A trading room refers to the office space where buy and sell orders are carried out in the financial markets. The professionals who carry out those orders are called traders, and their job is to try to make a profit through short-term changes in market prices. A trading room can also be referred to as a trading floor, and many of these offices are located within brokerage houses, some of which are part of the largest investment banks located in major cities around the world. E-commerce, which is based on the use of computers and other technological devices, has also made it possible for some trading rooms to thrive outside of major cities.

A robust trading floor is often filled with hundreds or thousands of individual traders, each of whom has multiple computer screens on their desks to monitor trading activity in the financial markets. Transactions are carried out electronically, such as by computer or verbally and by telephone. Typically, a trading room is a noisy office space with television screens set up for traders to listen to the latest financial market broadcasts on the trading channels. When a stock is mentioned on commercial television, there is usually immediate buying or selling activity in that stock, which traders will try to capitalize on.

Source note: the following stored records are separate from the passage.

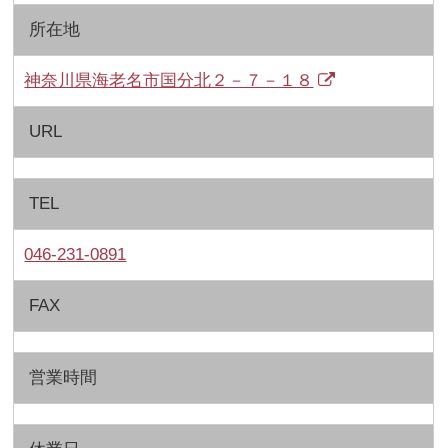
所在地
神奈川県海老名市国分北２－７－１８
URL
TEL
046-231-0891
FAX
営業時間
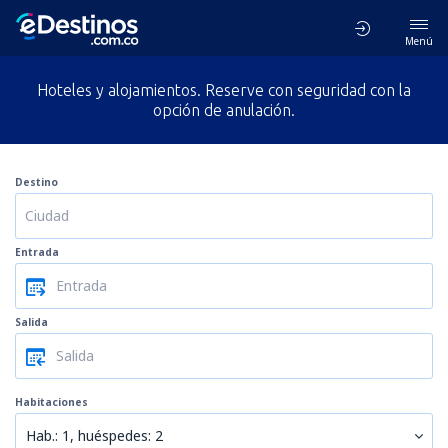
Menú
Hoteles y alojamientos. Reserve con seguridad con la
opción de anulación.
Destino
Entrada
Salida
Habitaciones
Hab.: 1, huéspedes: 2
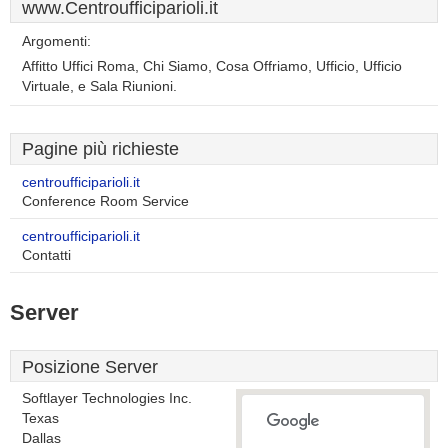
www.Centroufficiparioli.it
Argomenti:
Affitto Uffici Roma, Chi Siamo, Cosa Offriamo, Ufficio, Ufficio
Virtuale, e Sala Riunioni.
Pagine più richieste
centroufficiparioli.it
Conference Room Service
centroufficiparioli.it
Contatti
Server
Posizione Server
Softlayer Technologies Inc.
Texas
Dallas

Exchanges are where buy and sell orders are actually executed, and contain a trading room where trades are made by live specialists and brokers or where electronics are used to facilitate orders. A trading room full of live specialists is known as an open protest system. In this system, traders rely on hand signals to communicate trading details, such as how much of which security to buy or sell, with each other.

Some exchanges, including the Nasdaq in New York, are completely electronic, relying almost entirely on computers to run the exchanges. Electronic commerce has removed some of the human element involved in commerce. As brokerage houses and stock exchanges adopted this faster method of trading, thousands of traders lost their jobs. Hybrid exchanges, including the Euronext New York Stock Exchange, a merger between two of the largest exchanges in New York and Paris, have a combination of an electronic and an open system.

Trading rooms on large exchanges may be dedicated to a particular asset class, such as stocks, bonds, or commodities. Financial transactions are monitored by the regulatory agency for financial markets in a particular region. Traders often earn fees and compensation based on the number of trades they make, and also based on the price for which securities are bought and sold.